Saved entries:
....

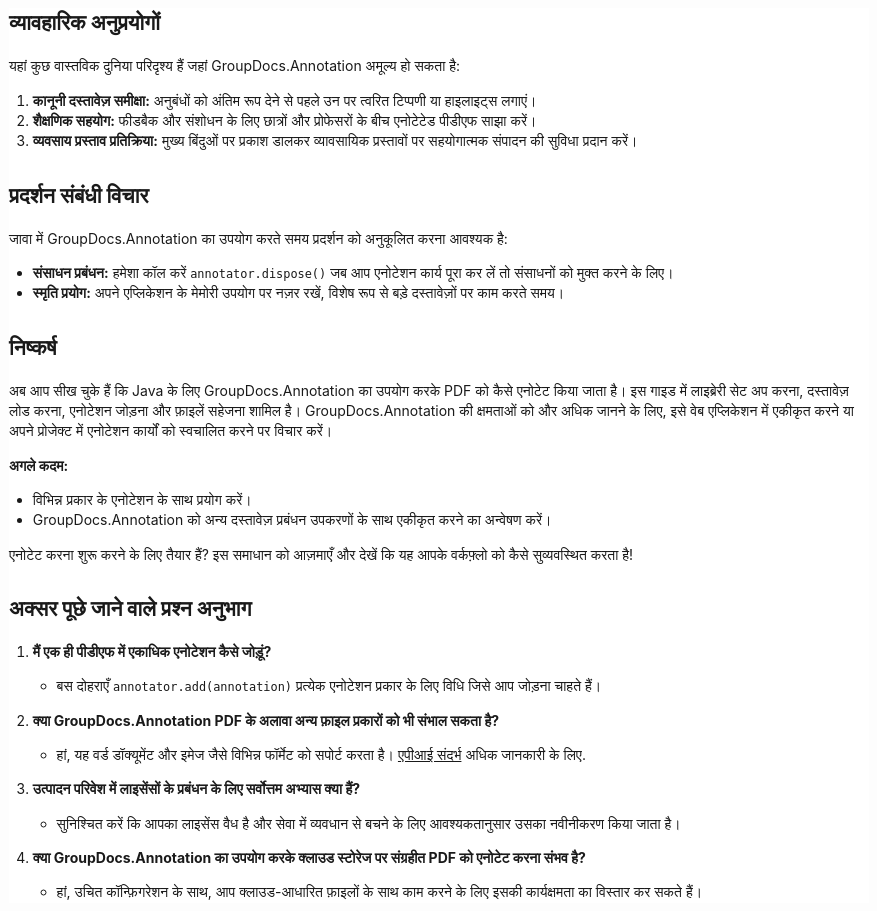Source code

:## व्यावहारिक अनुप्रयोगों

यहां कुछ वास्तविक दुनिया परिदृश्य हैं जहां GroupDocs.Annotation अमूल्य हो सकता है:

1. **कानूनी दस्तावेज़ समीक्षा:** अनुबंधों को अंतिम रूप देने से पहले उन पर त्वरित टिप्पणी या हाइलाइट्स लगाएं।
2. **शैक्षणिक सहयोग:** फीडबैक और संशोधन के लिए छात्रों और प्रोफेसरों के बीच एनोटेटेड पीडीएफ साझा करें।
3. **व्यवसाय प्रस्ताव प्रतिक्रिया:** मुख्य बिंदुओं पर प्रकाश डालकर व्यावसायिक प्रस्तावों पर सहयोगात्मक संपादन की सुविधा प्रदान करें।

## प्रदर्शन संबंधी विचार

जावा में GroupDocs.Annotation का उपयोग करते समय प्रदर्शन को अनुकूलित करना आवश्यक है:

- **संसाधन प्रबंधन:** हमेशा कॉल करें `annotator.dispose()` जब आप एनोटेशन कार्य पूरा कर लें तो संसाधनों को मुक्त करने के लिए।
- **स्मृति प्रयोग:** अपने एप्लिकेशन के मेमोरी उपयोग पर नज़र रखें, विशेष रूप से बड़े दस्तावेज़ों पर काम करते समय।

## निष्कर्ष

अब आप सीख चुके हैं कि Java के लिए GroupDocs.Annotation का उपयोग करके PDF को कैसे एनोटेट किया जाता है। इस गाइड में लाइब्रेरी सेट अप करना, दस्तावेज़ लोड करना, एनोटेशन जोड़ना और फ़ाइलें सहेजना शामिल है। GroupDocs.Annotation की क्षमताओं को और अधिक जानने के लिए, इसे वेब एप्लिकेशन में एकीकृत करने या अपने प्रोजेक्ट में एनोटेशन कार्यों को स्वचालित करने पर विचार करें।

**अगले कदम:**
- विभिन्न प्रकार के एनोटेशन के साथ प्रयोग करें।
- GroupDocs.Annotation को अन्य दस्तावेज़ प्रबंधन उपकरणों के साथ एकीकृत करने का अन्वेषण करें।

एनोटेट करना शुरू करने के लिए तैयार हैं? इस समाधान को आज़माएँ और देखें कि यह आपके वर्कफ़्लो को कैसे सुव्यवस्थित करता है!

## अक्सर पूछे जाने वाले प्रश्न अनुभाग

1. **मैं एक ही पीडीएफ में एकाधिक एनोटेशन कैसे जोड़ूं?**
   - बस दोहराएँ `annotator.add(annotation)` प्रत्येक एनोटेशन प्रकार के लिए विधि जिसे आप जोड़ना चाहते हैं।

2. **क्या GroupDocs.Annotation PDF के अलावा अन्य फ़ाइल प्रकारों को भी संभाल सकता है?**
   - हां, यह वर्ड डॉक्यूमेंट और इमेज जैसे विभिन्न फॉर्मेट को सपोर्ट करता है। [एपीआई संदर्भ](https://reference.groupdocs.com/annotation/java/) अधिक जानकारी के लिए.

3. **उत्पादन परिवेश में लाइसेंसों के प्रबंधन के लिए सर्वोत्तम अभ्यास क्या हैं?**
   - सुनिश्चित करें कि आपका लाइसेंस वैध है और सेवा में व्यवधान से बचने के लिए आवश्यकतानुसार उसका नवीनीकरण किया जाता है।

4. **क्या GroupDocs.Annotation का उपयोग करके क्लाउड स्टोरेज पर संग्रहीत PDF को एनोटेट करना संभव है?**
   - हां, उचित कॉन्फ़िगरेशन के साथ, आप क्लाउड-आधारित फ़ाइलों के साथ काम करने के लिए इसकी कार्यक्षमता का विस्तार कर सकते हैं।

....

→ **WHAT TO PRODUCE**
From the opening line of the entries, copy each line exactly until the line with "2. **क्या GroupDocs.Annotation", which is copied as well; leave out pictures.

→ **RESPONSE**
Source code

:## व्यावहारिक अनुप्रयोगों

यहां कुछ वास्तविक दुनिया परिदृश्य हैं जहां GroupDocs.Annotation अमूल्य हो सकता है:

1. **कानूनी दस्तावेज़ समीक्षा:** अनुबंधों को अंतिम रूप देने से पहले उन पर त्वरित टिप्पणी या हाइलाइट्स लगाएं।
2. **शैक्षणिक सहयोग:** फीडबैक और संशोधन के लिए छात्रों और प्रोफेसरों के बीच एनोटेटेड पीडीएफ साझा करें।
3. **व्यवसाय प्रस्ताव प्रतिक्रिया:** मुख्य बिंदुओं पर प्रकाश डालकर व्यावसायिक प्रस्तावों पर सहयोगात्मक संपादन की सुविधा प्रदान करें।

## प्रदर्शन संबंधी विचार

जावा में GroupDocs.Annotation का उपयोग करते समय प्रदर्शन को अनुकूलित करना आवश्यक है:

- **संसाधन प्रबंधन:** हमेशा कॉल करें `annotator.dispose()` जब आप एनोटेशन कार्य पूरा कर लें तो संसाधनों को मुक्त करने के लिए।
- **स्मृति प्रयोग:** अपने एप्लिकेशन के मेमोरी उपयोग पर नज़र रखें, विशेष रूप से बड़े दस्तावेज़ों पर काम करते समय।

## निष्कर्ष

अब आप सीख चुके हैं कि Java के लिए GroupDocs.Annotation का उपयोग करके PDF को कैसे एनोटेट किया जाता है। इस गाइड में लाइब्रेरी सेट अप करना, दस्तावेज़ लोड करना, एनोटेशन जोड़ना और फ़ाइलें सहेजना शामिल है। GroupDocs.Annotation की क्षमताओं को और अधिक जानने के लिए, इसे वेब एप्लिकेशन में एकीकृत करने या अपने प्रोजेक्ट में एनोटेशन कार्यों को स्वचालित करने पर विचार करें।

**अगले कदम:**
- विभिन्न प्रकार के एनोटेशन के साथ प्रयोग करें।
- GroupDocs.Annotation को अन्य दस्तावेज़ प्रबंधन उपकरणों के साथ एकीकृत करने का अन्वेषण करें।

एनोटेट करना शुरू करने के लिए तैयार हैं? इस समाधान को आज़माएँ और देखें कि यह आपके वर्कफ़्लो को कैसे सुव्यवस्थित करता है!

## अक्सर पूछे जाने वाले प्रश्न अनुभाग

1. **मैं एक ही पीडीएफ में एकाधिक एनोटेशन कैसे जोड़ूं?**
   - बस दोहराएँ `annotator.add(annotation)` प्रत्येक एनोटेशन प्रकार के लिए विधि जिसे आप जोड़ना चाहते हैं।

2. **क्या GroupDocs.Annotation PDF के अलावा अन्य फ़ाइल प्रकारों को भी संभाल सकता है?**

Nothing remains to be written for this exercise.